The Highlights
- The stock market thinks the Fed can pull off a “soft landing”
- Unemployment remains at record low levels, making it hard to kill inflation
- Tech stocks are overvalued thanks to the hype around AI
What happened to the recession we were supposed to have this year? Apparently, the old joke that economists have correctly predicted nine of the last five recessions still resonates. We’ve now had positive U.S. GDP growth for three quarters in a row, and the stock market is acting like the Federal Reserve will be able to orchestrate the fabled “soft landing” – whereby they successfully tame inflation and slow the economy down without causing a recession or some other financial calamity. Being cautious this year has not paid off, since the market has already enjoyed double digit returns, with technology stocks leading the way thanks to the artificial intelligence hype.
The rates market is predicting (with a 90% assigned probability) that the Federal Reserve raises rates by 0.25% one more time in July and then stops. This “one and done” scenario also has the stock market excited, since many market pundits think the next Fed move will be to cut rates in either late 2023 or 2024.
We think the market is overly optimistic. The unemployment rate remains at record lows, which adds to inflation pressures via higher wages. Therefore, there is some risk that the recent good news on lower inflation may not last. If the Fed ends up raising rates more than currently expected, long-term interest rates have some more risk to the upside in the months to come. Additionally, the M2 measure of the money supply has dropped the most since the Great Depression.

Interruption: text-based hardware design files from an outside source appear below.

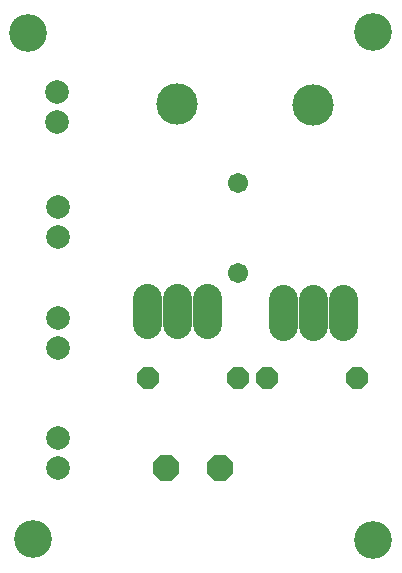
<source format=gbr>
G04 EAGLE Gerber RS-274X export*
G75*
%MOMM*%
%FSLAX34Y34*%
%LPD*%
%INSoldermask Top*%
%IPPOS*%
%AMOC8*
5,1,8,0,0,1.08239X$1,22.5*%
G01*
%ADD10C,3.203200*%
%ADD11C,2.438400*%
%ADD12C,3.505200*%
%ADD13P,1.979475X8X22.500000*%
%ADD14C,2.003200*%
%ADD15P,2.419358X8X202.500000*%
%ADD16P,1.979475X8X202.500000*%
%ADD17C,1.703200*%


D10*
X-275590Y-377190D03*
X12700Y-378460D03*
X-279400Y50800D03*
X12700Y52070D03*
D11*
X-179070Y-172974D02*
X-179070Y-195326D01*
X-153670Y-195326D02*
X-153670Y-172974D01*
X-128270Y-172974D02*
X-128270Y-195326D01*
D12*
X-153670Y-8890D03*
D13*
X-177800Y-241300D03*
X-101600Y-241300D03*
D14*
X-254000Y-292100D03*
X-254000Y-317500D03*
X-255270Y1270D03*
X-255270Y-24130D03*
D15*
X-116840Y-317500D03*
X-162560Y-317500D03*
D14*
X-254000Y-215900D03*
X-254000Y-190500D03*
X-254000Y-96520D03*
X-254000Y-121920D03*
D16*
X-1270Y-241300D03*
X-77470Y-241300D03*
D11*
X-63500Y-196596D02*
X-63500Y-174244D01*
X-38100Y-174244D02*
X-38100Y-196596D01*
X-12700Y-196596D02*
X-12700Y-174244D01*
D12*
X-38100Y-10160D03*
D17*
X-101600Y-152400D03*
X-101600Y-76200D03*
M02*

</source>
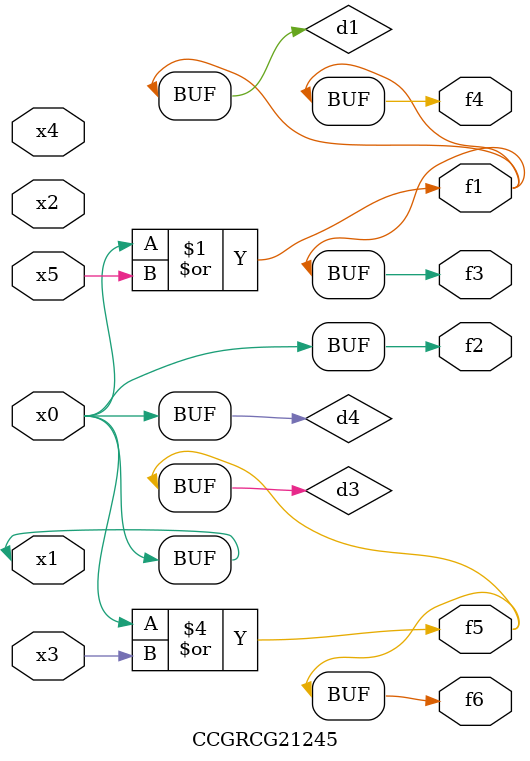
<source format=v>
module CCGRCG21245(
	input x0, x1, x2, x3, x4, x5,
	output f1, f2, f3, f4, f5, f6
);

	wire d1, d2, d3, d4;

	or (d1, x0, x5);
	xnor (d2, x1, x4);
	or (d3, x0, x3);
	buf (d4, x0, x1);
	assign f1 = d1;
	assign f2 = d4;
	assign f3 = d1;
	assign f4 = d1;
	assign f5 = d3;
	assign f6 = d3;
endmodule

</source>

The U.S. economy is still absorbing the massive money printing during COVID-19, but this is almost over. A decline in M2 could eventually pull the economy into recession, perhaps when nobody expects it.
With that in mind, updates to portfolios in Q3 include:
- Underweight large cap growth, due to limited upside after such a strong first half and high valuations
- Add credit exposure and favor intermediate maturities in fixed income
- Increase cash equivalents
We will continue to carefully monitor market developments and welcome the opportunity to speak with clients in more detail about portfolio strategies.